UBS wealth management outflows take shine off profit jump

By Michael Shields

ZURICH (Reuters) - UBS reported a surprise outflow of funds from its flagship wealth management business on Tuesday, overshadowing its best annual results since 2010 and a higher than expected dividend payout.

The Swiss bank's shares fell 8 percent to hit their lowest in almost a year after it reported a fourth-quarter net new money outflow of 3.4 billion Swiss francs (2.29 billion pound) at its wealth management arm, as an exodus from emerging markets and Europe offset inflows from Asia and Switzerland.

Chief Executive Sergio Ermotti said volatile markets in early 2016, and the relative strength of the Swiss franc, meant it was too early to make revenue forecasts this year.

But he said the bank was sticking with its plan to invest more in its Chinese business and double its number of clients there, despite the country's slowing economic growth and wild gyrations in its stock market.

"Clearly we have to manage these next few quarters of volatility in China but the trend remains intact," he told an analyst conference call.

Ermotti said the bank was keeping its general annual goal of 3-5 percent net new money at its wealth management business despite the fourth-quarter outflow.

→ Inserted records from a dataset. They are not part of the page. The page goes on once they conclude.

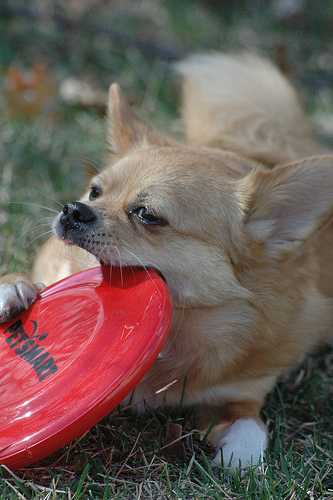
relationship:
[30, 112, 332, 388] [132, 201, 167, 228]
dog left eye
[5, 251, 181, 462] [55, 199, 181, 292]
frisbee in dogs mouth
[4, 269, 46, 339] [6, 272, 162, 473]
paw on frisbee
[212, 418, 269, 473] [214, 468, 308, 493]
paw on grass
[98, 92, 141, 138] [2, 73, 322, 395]
right ear of dog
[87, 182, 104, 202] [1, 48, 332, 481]
eye of dog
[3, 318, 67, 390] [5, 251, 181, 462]
word on a frisbee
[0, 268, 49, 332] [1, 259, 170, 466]
dog's paw on a frisbee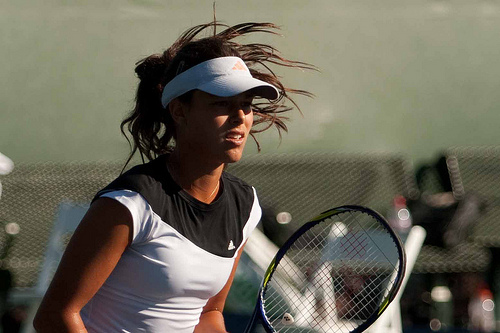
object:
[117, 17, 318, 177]
brown hair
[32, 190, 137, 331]
arm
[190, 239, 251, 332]
arm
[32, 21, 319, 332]
girl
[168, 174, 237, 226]
collar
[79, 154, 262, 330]
shirt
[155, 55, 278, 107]
cap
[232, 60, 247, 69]
orange symbol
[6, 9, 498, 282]
wall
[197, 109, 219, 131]
light skinned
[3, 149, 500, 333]
fence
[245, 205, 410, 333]
racket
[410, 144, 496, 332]
people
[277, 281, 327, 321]
dampener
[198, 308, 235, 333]
woman's hand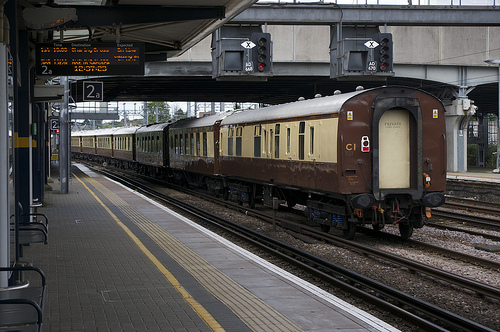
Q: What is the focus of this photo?
A: The train.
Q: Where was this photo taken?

UBS has reshaped its strategy in the wake of the global financial crisis, slimming down its investment bank and focussing more on wealth management, which now accounts for in excess of 50 percent of its operating profit.

STRONG 2015

Net profit at Switzerland's biggest bank advanced to 6.20 billion Swiss francs in 2015, topping the 5.75 billion francs analysts had forecast in a Reuters poll.

Fourth-quarter net profit of 949 million francs easily beat expectations, but was flattered by one-off factors.

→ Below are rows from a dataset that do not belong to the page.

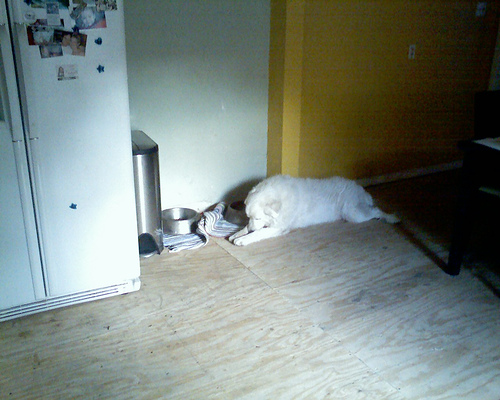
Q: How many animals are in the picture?
A: One.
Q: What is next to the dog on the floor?
A: Dog bowl.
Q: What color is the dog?
A: White.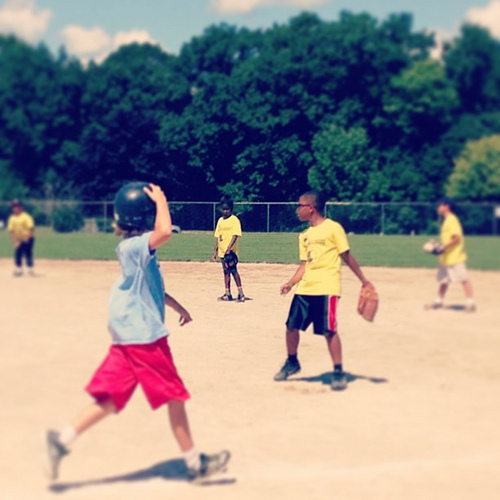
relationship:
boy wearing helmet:
[42, 171, 231, 483] [112, 177, 172, 243]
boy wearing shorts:
[270, 186, 381, 392] [287, 289, 343, 338]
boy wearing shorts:
[42, 171, 231, 483] [85, 330, 199, 420]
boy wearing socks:
[42, 171, 252, 487] [175, 443, 212, 479]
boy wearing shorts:
[209, 196, 252, 311] [219, 246, 246, 278]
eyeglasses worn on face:
[294, 201, 312, 208] [293, 191, 307, 222]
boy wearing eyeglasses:
[270, 186, 381, 392] [294, 201, 312, 208]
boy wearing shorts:
[421, 199, 479, 314] [435, 260, 468, 285]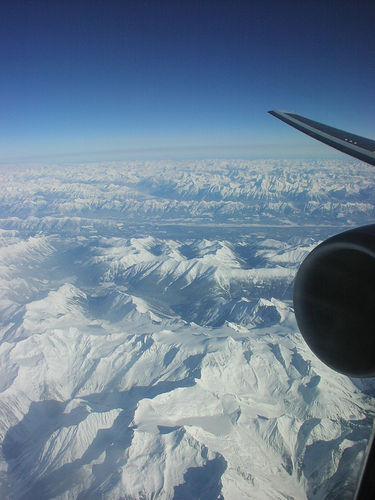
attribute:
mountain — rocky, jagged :
[39, 257, 292, 479]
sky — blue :
[3, 2, 374, 167]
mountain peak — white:
[129, 417, 227, 498]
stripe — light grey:
[269, 109, 374, 162]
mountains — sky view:
[49, 148, 372, 452]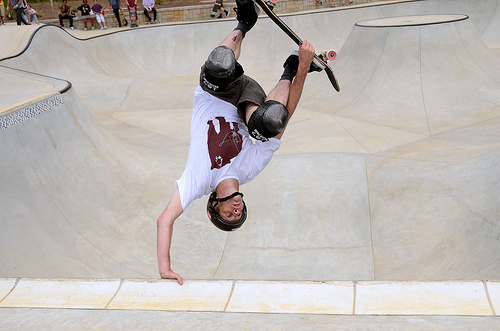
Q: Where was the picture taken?
A: It was taken at the skate park.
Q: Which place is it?
A: It is a skate park.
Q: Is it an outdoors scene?
A: Yes, it is outdoors.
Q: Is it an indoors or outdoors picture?
A: It is outdoors.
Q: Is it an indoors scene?
A: No, it is outdoors.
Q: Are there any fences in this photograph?
A: No, there are no fences.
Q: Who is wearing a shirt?
A: The boy is wearing a shirt.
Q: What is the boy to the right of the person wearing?
A: The boy is wearing a shirt.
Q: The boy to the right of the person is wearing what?
A: The boy is wearing a shirt.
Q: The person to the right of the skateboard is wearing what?
A: The boy is wearing a shirt.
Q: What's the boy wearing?
A: The boy is wearing a shirt.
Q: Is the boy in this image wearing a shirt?
A: Yes, the boy is wearing a shirt.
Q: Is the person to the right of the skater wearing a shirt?
A: Yes, the boy is wearing a shirt.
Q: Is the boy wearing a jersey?
A: No, the boy is wearing a shirt.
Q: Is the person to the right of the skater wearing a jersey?
A: No, the boy is wearing a shirt.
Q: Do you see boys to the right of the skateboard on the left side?
A: Yes, there is a boy to the right of the skateboard.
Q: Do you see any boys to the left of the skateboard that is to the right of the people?
A: No, the boy is to the right of the skateboard.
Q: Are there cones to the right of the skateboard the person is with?
A: No, there is a boy to the right of the skateboard.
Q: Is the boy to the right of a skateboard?
A: Yes, the boy is to the right of a skateboard.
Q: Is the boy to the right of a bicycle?
A: No, the boy is to the right of a skateboard.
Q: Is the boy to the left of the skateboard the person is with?
A: No, the boy is to the right of the skateboard.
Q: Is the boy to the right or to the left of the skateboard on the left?
A: The boy is to the right of the skateboard.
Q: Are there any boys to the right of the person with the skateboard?
A: Yes, there is a boy to the right of the person.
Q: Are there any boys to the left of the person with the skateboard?
A: No, the boy is to the right of the person.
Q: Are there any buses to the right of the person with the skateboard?
A: No, there is a boy to the right of the person.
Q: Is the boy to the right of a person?
A: Yes, the boy is to the right of a person.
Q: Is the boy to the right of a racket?
A: No, the boy is to the right of a person.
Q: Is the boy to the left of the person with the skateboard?
A: No, the boy is to the right of the person.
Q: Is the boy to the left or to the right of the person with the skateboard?
A: The boy is to the right of the person.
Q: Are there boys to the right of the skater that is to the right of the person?
A: Yes, there is a boy to the right of the skater.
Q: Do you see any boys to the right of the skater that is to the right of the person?
A: Yes, there is a boy to the right of the skater.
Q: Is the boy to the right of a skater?
A: Yes, the boy is to the right of a skater.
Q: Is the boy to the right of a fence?
A: No, the boy is to the right of a skater.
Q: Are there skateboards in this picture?
A: Yes, there is a skateboard.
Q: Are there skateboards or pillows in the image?
A: Yes, there is a skateboard.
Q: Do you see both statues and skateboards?
A: No, there is a skateboard but no statues.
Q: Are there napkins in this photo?
A: No, there are no napkins.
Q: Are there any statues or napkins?
A: No, there are no napkins or statues.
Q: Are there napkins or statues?
A: No, there are no napkins or statues.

The bank also proposed raising its 2015 dividend to 0.85 Swiss franc per share, including a special payout of 0.25 francs, just ahead of analysts' forecasts.

UBS's strong earnings have bucked the trend at most of its European peers, many of which are trailing the Swiss bank when it comes to overhauling their investment banks. Rival Credit Suisse, in the midst of this process, reports results on Thursday.

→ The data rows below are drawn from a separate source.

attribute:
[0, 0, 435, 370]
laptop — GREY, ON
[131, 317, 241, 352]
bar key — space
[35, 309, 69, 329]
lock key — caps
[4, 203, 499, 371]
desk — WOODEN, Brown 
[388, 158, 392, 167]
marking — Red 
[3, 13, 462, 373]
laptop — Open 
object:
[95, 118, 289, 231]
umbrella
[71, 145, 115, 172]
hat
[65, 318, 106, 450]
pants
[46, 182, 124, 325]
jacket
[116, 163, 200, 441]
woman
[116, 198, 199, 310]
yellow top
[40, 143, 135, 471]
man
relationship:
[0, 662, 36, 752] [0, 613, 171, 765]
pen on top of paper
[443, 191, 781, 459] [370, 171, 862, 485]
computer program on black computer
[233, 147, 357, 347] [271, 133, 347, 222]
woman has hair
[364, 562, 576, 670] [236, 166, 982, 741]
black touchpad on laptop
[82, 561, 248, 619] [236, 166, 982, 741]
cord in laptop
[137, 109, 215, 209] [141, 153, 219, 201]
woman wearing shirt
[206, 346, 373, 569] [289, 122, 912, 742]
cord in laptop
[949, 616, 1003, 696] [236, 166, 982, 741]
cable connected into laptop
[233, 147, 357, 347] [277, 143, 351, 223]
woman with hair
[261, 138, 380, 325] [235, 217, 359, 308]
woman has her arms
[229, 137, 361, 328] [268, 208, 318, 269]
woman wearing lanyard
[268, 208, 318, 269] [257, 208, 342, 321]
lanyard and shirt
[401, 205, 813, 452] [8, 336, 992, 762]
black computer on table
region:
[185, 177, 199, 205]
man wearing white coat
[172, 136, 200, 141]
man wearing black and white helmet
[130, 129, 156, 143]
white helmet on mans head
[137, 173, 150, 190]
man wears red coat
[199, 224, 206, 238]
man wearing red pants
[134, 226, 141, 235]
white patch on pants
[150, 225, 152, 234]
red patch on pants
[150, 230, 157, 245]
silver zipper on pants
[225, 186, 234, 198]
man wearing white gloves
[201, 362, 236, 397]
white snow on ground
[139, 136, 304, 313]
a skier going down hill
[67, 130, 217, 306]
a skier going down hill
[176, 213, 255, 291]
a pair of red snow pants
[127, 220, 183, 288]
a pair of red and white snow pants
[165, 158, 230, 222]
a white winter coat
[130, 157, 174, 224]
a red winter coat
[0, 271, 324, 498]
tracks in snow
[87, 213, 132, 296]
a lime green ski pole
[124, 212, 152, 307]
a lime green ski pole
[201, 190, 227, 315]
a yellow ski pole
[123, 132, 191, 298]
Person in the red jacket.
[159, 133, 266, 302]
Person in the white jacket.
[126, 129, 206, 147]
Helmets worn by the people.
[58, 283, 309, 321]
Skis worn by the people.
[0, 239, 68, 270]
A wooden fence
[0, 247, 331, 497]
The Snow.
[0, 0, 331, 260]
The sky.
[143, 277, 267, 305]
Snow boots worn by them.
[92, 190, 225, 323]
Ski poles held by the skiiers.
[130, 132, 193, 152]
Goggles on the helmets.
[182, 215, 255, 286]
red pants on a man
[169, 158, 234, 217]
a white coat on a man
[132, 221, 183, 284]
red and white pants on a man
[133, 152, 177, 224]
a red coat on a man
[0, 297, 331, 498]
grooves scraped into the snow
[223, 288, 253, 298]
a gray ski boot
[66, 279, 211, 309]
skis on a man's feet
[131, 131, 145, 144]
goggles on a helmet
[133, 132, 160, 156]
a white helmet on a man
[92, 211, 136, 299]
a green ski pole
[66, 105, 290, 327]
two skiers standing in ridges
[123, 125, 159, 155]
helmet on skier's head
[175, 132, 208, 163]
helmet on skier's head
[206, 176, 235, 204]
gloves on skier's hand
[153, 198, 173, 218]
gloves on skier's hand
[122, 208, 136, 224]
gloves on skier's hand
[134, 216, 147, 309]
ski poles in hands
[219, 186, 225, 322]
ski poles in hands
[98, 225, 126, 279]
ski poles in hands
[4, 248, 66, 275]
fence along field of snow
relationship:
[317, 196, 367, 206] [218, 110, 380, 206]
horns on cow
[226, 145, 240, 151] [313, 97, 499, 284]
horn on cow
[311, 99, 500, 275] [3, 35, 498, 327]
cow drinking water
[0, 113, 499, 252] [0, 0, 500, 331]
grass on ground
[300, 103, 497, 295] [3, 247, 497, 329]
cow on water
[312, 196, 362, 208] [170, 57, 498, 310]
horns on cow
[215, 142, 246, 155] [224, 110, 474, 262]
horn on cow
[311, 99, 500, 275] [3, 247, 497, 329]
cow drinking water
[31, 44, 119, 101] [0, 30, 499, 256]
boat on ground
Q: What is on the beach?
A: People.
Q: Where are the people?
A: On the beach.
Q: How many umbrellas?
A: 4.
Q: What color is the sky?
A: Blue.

"UBS is a well restructured bank but is not immune to an Asia slowdown in our view," JPMorgan Cazenove analysts wrote in a research note, keeping a neutral rating on the stock.

UBS said it saw very low levels of client activity and pronounced risk aversion in the fourth quarter, when it booked a net tax benefit of 715 million francs thanks to revaluing deferred tax assets. It had quarterly provisions of 365 million francs for litigation and regulatory matters.

"Negative market performance and substantial market volatility since the start of 2016, low interest rates and the relative strength of the Swiss franc, particularly against the euro, continue to present headwinds," it said in its outlook.

Regulatory costs would remain a burden, it said, adding: "We will continue to execute the measures we announced to mitigate these effects as we work towards our financial targets."

UBS stock trades at around 11 times 12-month forward earnings per share, a slight premium to rival Credit Suisse but a discount to Julius Baer, according to StarMine, which weights analyst estimates by their previous forecasting accuracy.